*EXTRACT PROVIDED*

But all these results do not test real work copy. They test copying
from memory to memory with zero (practical) latency.

When I tested using real storage on a real server, I got best results
using 16 requests and one connection and a request size of 1m.

4 connections with 4 requests per connection with the same request
size seem to be ~10% faster in these conditions.

I posted more info on these tests here:
https://listman.redhat.com/archives/libguestfs/2021-May/msg00124.html

Of course testing with other servers or storage can show different results,
and it is impossible to find a value that will work best in all cases.

I think we need to test both the number of requests and connections to
improve the defaults.

> ---
>  copy/main.c | 2 +-
>  1 file changed, 1 insertion(+), 1 deletion(-)

*DATASET RECORDS*
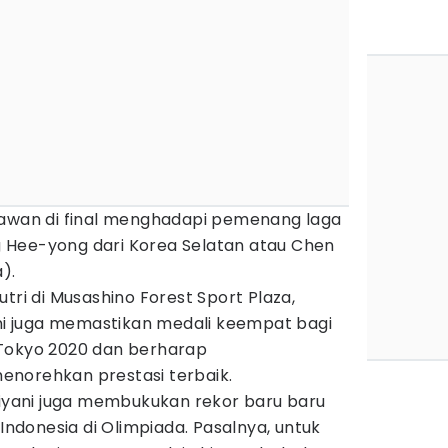
lawan di final menghadapi pemenang laga
 Hee-yong dari Korea Selatan atau Chen
).
tri di Musashino Forest Sport Plaza,
ini juga memastikan medali keempat bagi
 Tokyo 2020 dan berharap
norehkan prestasi terbaik.
riyani juga membukukan rekor baru baru
 Indonesia di Olimpiada. Pasalnya, untuk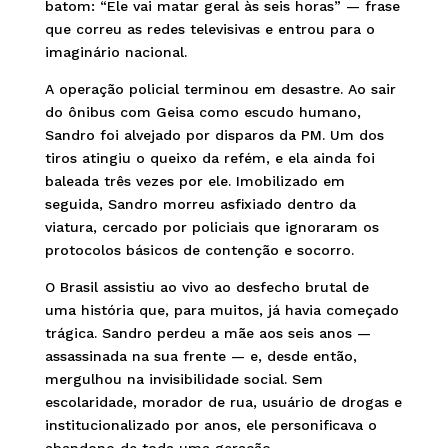
batom: “Ele vai matar geral às seis horas” — frase
que correu as redes televisivas e entrou para o
imaginário nacional.
A operação policial terminou em desastre. Ao sair
do ônibus com Geisa como escudo humano,
Sandro foi alvejado por disparos da PM. Um dos
tiros atingiu o queixo da refém, e ela ainda foi
baleada três vezes por ele. Imobilizado em
seguida, Sandro morreu asfixiado dentro da
viatura, cercado por policiais que ignoraram os
protocolos básicos de contenção e socorro.
O Brasil assistiu ao vivo ao desfecho brutal de
uma história que, para muitos, já havia começado
trágica. Sandro perdeu a mãe aos seis anos —
assassinada na sua frente — e, desde então,
mergulhou na invisibilidade social. Sem
escolaridade, morador de rua, usuário de drogas e
institucionalizado por anos, ele personificava o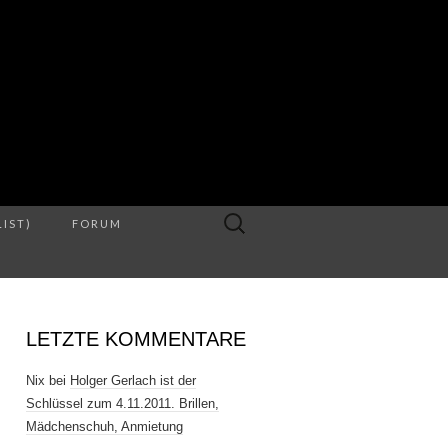
S
Suche
LIST)
FORUM
nach:
LETZTE KOMMENTARE
Nix
bei
Holger Gerlach ist der
Schlüssel zum 4.11.2011. Brillen,
Mädchenschuh, Anmietung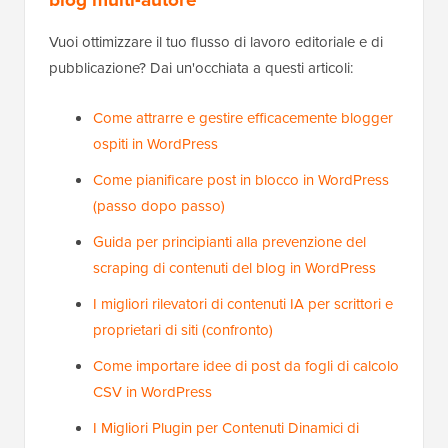
Vuoi ottimizzare il tuo flusso di lavoro editoriale e di
pubblicazione? Dai un'occhiata a questi articoli:
Come attrarre e gestire efficacemente blogger
ospiti in WordPress
Come pianificare post in blocco in WordPress
(passo dopo passo)
Guida per principianti alla prevenzione del
scraping di contenuti del blog in WordPress
I migliori rilevatori di contenuti IA per scrittori e
proprietari di siti (confronto)
Come importare idee di post da fogli di calcolo
CSV in WordPress
I Migliori Plugin per Contenuti Dinamici di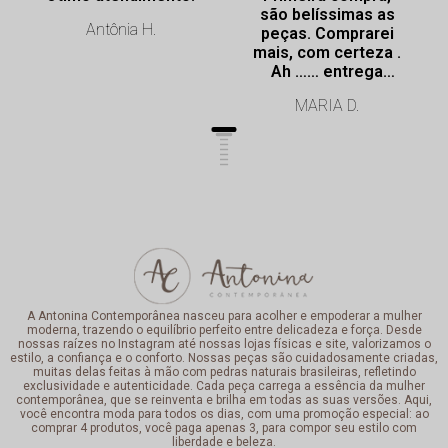
são belíssimas as
Antônia H.
peças. Comprarei
mais, com certeza .
Ah …… entrega
super rápida.
MARIA D.
Profissionalismo de
excelência.
A Antonina Contemporânea nasceu para acolher e empoderar a mulher
moderna, trazendo o equilíbrio perfeito entre delicadeza e força. Desde
nossas raízes no Instagram até nossas lojas físicas e site, valorizamos o
estilo, a confiança e o conforto. Nossas peças são cuidadosamente criadas,
muitas delas feitas à mão com pedras naturais brasileiras, refletindo
exclusividade e autenticidade. Cada peça carrega a essência da mulher
contemporânea, que se reinventa e brilha em todas as suas versões. Aqui,
você encontra moda para todos os dias, com uma promoção especial: ao
comprar 4 produtos, você paga apenas 3, para compor seu estilo com
liberdade e beleza.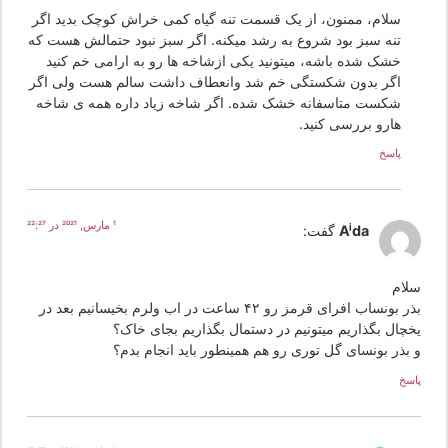
سلام، ممنون، از یک قسمت تنه گیاه کمی خراش کوچک بدید اگر
تنه سبز بود شروع به رشد میکنه. اگر سبز نبود حتمالش هست که
خشک شده باشه، میتونید یکی ازشاخه ها رو به ارامی خم کنید
اگر بدون شکستگی خم شد وانعطاف داشت سالم هست ولی اگر
شکست متاسفانه خشک شده. اگر شاخه زیاد داره همه ی شاخه
هارو بررسی کنید.
پاسخ
1 مارس, 2021 در 22:27
Aida
گفت:
لام
بذر بونساب افرای قرمز رو ۴۲ ساعت در اب ولرم بخیسانیم بعد در
خچال بگذاریم میتونیم در دستمال بگذاریم بجای خاک؟
 بذر بونسای گل توری رو هم همینطور باید انجام بدم؟
سخ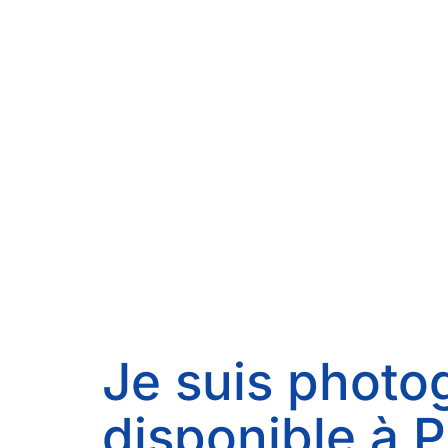
Je suis photog
disponible à P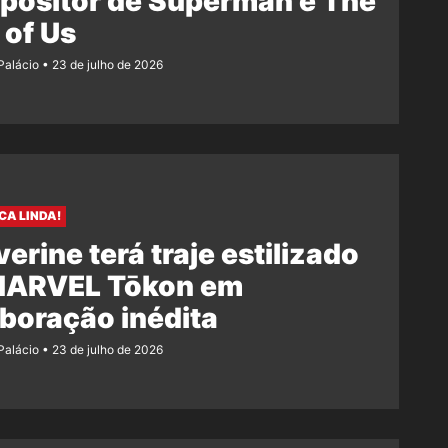
positor de Superman e The
 of Us
 Palácio
23 de julho de 2026
CA LINDA!
erine terá traje estilizado
MARVEL Tōkon em
boração inédita
 Palácio
23 de julho de 2026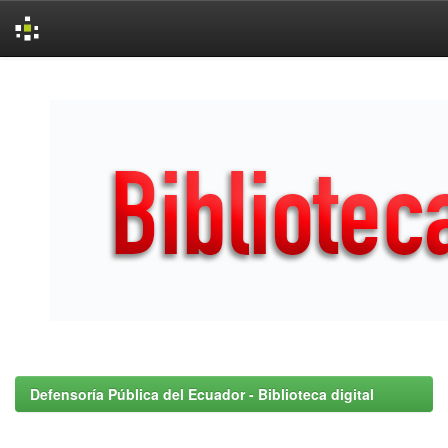
Skip
navigation
Defensoría Pública del Ecuador - Biblioteca digital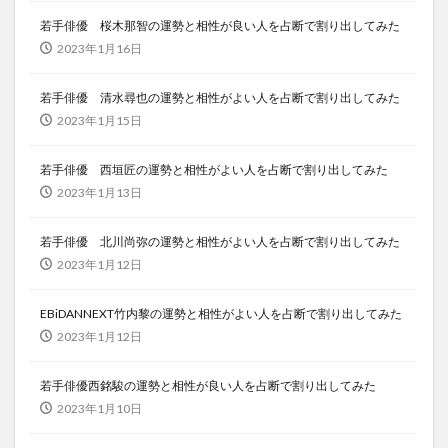
若手俳優 桜木那智の運勢と相性が良い人を占断で割り出してみた
2023年1月16日
若手俳優 清水尋也の運勢と相性がよい人を占断で割り出してみた
2023年1月15日
若手俳優 西垣匠の運勢と相性がよい人を占断で割り出してみた
2023年1月13日
若手俳優 北川尚弥の運勢と相性がよい人を占断で割り出してみた
2023年1月12日
EBiDANNEXT竹内黎の運勢と相性がよい人を占断で割り出してみた
2023年1月12日
若手俳優西銘駿の運勢と相性が良い人を占断で割り出してみた
2023年1月10日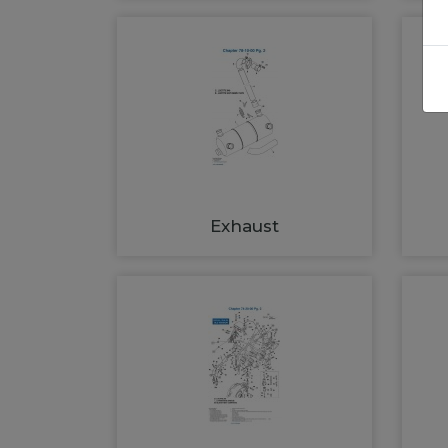
Exhaust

*EXERCISE TASKS*
1. Answer from the reply on copy performance testing, one line per answer:
(a) According to the reply, what do "all these results" actually test?
(b) Which request size gave the best results on real storage on a real server?
(c) Which file does the quoted change modify?
2. The reply on copy performance testing names a setup that gave the writer's best results on real storage. List each setting in that setup with its value.
3. Continue the reply on copy performance testing from the point where it stops.

*ACTIVITY ANSWERS*
1.
(a) Copying from memory to memory with zero (practical) latency.
(b) A request size of 1m.
(c) copy/main.c

2.
- Number of requests: 16
- Number of connections: one
- Request size: 1m

3.
>
> diff --git a/copy/main.c b/copy/main.c
> index 0fddfc3..70534b5 100644
> --- a/copy/main.c
> +++ b/copy/main.c
> @@ -50,7 +50,7 @@ bool flush;                     /* --flush flag */
>  unsigned max_requests = 64;     /* --requests */
>  bool progress;                  /* -p flag */
>  int progress_fd = -1;           /* --progress=FD */
> -unsigned request_size = MAX_REQUEST_SIZE;  /* --request-size */
> +unsigned request_size = 1<<18;  /* --request-size */

But this is clearly a better default.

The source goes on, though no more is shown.